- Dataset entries
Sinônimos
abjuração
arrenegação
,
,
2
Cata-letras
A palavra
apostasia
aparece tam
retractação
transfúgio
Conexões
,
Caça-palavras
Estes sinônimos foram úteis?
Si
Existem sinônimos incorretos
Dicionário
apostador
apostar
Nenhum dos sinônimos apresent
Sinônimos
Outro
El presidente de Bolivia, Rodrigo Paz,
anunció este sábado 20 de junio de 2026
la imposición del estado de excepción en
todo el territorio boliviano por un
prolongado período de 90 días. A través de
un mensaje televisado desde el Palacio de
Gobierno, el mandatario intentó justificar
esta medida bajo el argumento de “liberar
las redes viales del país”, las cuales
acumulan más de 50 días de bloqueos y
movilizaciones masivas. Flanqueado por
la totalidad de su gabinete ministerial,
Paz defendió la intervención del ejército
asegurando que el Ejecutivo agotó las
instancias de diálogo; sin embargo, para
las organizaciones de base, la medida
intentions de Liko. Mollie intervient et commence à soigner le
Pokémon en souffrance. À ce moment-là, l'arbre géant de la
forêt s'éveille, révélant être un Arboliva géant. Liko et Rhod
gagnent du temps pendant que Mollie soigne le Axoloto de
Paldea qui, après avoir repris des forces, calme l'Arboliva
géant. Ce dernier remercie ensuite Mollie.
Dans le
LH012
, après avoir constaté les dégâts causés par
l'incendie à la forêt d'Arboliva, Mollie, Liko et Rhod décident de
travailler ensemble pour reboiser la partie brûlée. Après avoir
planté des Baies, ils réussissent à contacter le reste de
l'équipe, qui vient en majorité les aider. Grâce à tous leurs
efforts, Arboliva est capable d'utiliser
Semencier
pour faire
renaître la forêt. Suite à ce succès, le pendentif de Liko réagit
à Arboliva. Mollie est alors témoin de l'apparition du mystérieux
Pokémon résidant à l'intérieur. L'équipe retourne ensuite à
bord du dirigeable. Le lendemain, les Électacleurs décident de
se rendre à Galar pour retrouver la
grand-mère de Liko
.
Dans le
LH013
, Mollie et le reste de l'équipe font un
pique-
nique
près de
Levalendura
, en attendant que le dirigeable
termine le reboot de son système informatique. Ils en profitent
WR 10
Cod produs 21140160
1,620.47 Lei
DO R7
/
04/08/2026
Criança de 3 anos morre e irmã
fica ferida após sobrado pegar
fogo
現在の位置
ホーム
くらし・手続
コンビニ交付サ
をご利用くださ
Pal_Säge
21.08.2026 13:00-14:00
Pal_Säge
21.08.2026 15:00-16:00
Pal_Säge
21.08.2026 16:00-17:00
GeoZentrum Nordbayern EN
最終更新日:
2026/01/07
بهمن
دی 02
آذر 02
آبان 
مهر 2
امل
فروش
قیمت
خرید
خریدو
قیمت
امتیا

- Prompt
After locating the line that contains "Pokémon en souffrance.", please copy exactly every line from the start of the records through it, and nothing else.

- Written response
Sinônimos
abjuração
arrenegação
,
,
2
Cata-letras
A palavra
apostasia
aparece tam
retractação
transfúgio
Conexões
,
Caça-palavras
Estes sinônimos foram úteis?
Si
Existem sinônimos incorretos
Dicionário
apostador
apostar
Nenhum dos sinônimos apresent
Sinônimos
Outro
El presidente de Bolivia, Rodrigo Paz,
anunció este sábado 20 de junio de 2026
la imposición del estado de excepción en
todo el territorio boliviano por un
prolongado período de 90 días. A través de
un mensaje televisado desde el Palacio de
Gobierno, el mandatario intentó justificar
esta medida bajo el argumento de “liberar
las redes viales del país”, las cuales
acumulan más de 50 días de bloqueos y
movilizaciones masivas. Flanqueado por
la totalidad de su gabinete ministerial,
Paz defendió la intervención del ejército
asegurando que el Ejecutivo agotó las
instancias de diálogo; sin embargo, para
las organizaciones de base, la medida
intentions de Liko. Mollie intervient et commence à soigner le
Pokémon en souffrance. À ce moment-là, l'arbre géant de la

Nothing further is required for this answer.